Recently, prosecutors in Missouri had a chance to test the new cyberbullying law. Elizabeth Thrasher, 40, of St. Peters, Missouri, is accused of harassing a 17-year-old girl who is the daughter of the woman Thrasher’s ex-husband is dating. According to the St. Louis Post-Dispatch, Thrasher was fighting with the mother of the teenager, which prompted the teen to send Thrasher a MySpace message telling her to grow up. Thrasher allegedly responded by creating a personal advertisement on the “Casual Encounters” section of Craigslist in the teenager’s name, listing her name, picture and several ways to contact her. Not surprisingly, the girl received a deluge of messages from strange men, including messages containing pornography.

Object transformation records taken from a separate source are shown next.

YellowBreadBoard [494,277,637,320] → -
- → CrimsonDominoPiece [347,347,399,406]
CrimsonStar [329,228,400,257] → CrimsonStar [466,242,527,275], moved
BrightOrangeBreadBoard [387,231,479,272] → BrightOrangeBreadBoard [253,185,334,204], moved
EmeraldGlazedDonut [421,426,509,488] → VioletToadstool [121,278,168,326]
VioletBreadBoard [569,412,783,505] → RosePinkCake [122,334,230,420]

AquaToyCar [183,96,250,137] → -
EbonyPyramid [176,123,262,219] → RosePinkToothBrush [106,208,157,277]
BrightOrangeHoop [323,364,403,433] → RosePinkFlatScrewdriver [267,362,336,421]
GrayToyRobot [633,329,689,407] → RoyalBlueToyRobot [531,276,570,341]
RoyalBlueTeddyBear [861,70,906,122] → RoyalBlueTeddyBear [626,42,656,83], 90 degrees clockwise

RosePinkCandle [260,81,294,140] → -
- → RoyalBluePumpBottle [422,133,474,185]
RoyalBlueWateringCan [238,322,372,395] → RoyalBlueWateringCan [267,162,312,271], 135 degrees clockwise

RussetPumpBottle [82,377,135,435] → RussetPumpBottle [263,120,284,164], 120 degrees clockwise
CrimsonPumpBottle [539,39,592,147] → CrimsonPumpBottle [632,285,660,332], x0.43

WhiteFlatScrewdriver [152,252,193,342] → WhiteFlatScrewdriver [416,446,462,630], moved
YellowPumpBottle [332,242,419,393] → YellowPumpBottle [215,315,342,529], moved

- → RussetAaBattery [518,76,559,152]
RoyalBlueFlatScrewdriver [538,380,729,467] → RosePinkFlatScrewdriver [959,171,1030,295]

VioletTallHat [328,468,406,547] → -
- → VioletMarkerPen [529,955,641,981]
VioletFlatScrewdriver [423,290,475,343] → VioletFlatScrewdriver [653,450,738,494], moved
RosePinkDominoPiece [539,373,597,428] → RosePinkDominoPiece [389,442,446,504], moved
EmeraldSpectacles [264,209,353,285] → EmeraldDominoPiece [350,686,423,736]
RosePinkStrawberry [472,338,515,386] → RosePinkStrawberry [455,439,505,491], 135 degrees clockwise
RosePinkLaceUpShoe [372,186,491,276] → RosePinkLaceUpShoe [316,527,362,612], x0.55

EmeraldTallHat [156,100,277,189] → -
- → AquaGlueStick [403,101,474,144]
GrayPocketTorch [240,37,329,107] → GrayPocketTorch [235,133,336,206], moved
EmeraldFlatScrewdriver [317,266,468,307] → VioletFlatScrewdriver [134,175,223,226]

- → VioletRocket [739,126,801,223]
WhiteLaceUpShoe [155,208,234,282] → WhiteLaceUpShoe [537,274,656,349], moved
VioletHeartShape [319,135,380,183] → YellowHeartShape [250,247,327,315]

The Post-Dispatch said this is the first felony prosecution under the cyberbullying law, although several misdemeanor cases have been filed. According to MediaPost News, Thrasher’s attorney is fighting the charge with the claim that it’s unconstitutional. Defense lawyer Mike Kielty said the law should be thrown out because it criminalizes behavior that is not a crime offline. He acknowledged that Thrasher’s behavior was “inappropriate and a bad idea,” but characterized his client’s behavior as similar to writing a name and phone number on a bathroom wall suggesting that men call “for a good time” -- which is not a crime in Missouri. To the Post-Dispatch, he said that the statute was poorly written and criminalized what was essentially a practical joke.

As a Miami-Dade cyber crime criminal defense lawyer, I’m not so sure her conduct would be legal in Florida, even if it was offline. Thrasher’s intent may have been to commit a practical joke, but her actions essentially offered a minor for sexual purposes. There are multiple federal and Florida state laws that might apply, including procuring a person under 18 for prostitution, cyberstalking and lewd and lascivious offenses on a minor.

Whether the Missouri cyberbullying law is unconstitutional is another matter, and one that could have important effects on similar laws in other states. According to the Post-Dispatch, the law prohibits adults from making threats and communications that could cause emotional distress to someone under 18. The MediaPost article quoted an Internet law expert who suggested that Kielty was wrong to think a law is unconstitutional just because the same behavior offline is legal, and pointed out at least one such law. As a Fort Lauderdale cyber crime criminal defense attorney, I know that no such law has been challenged -- but the question is whether it could be. While I believe the law’s intent was good, the strong emotions surrounding the Lori Drew case may have created unintended consequences that do a disservice to individual liberty.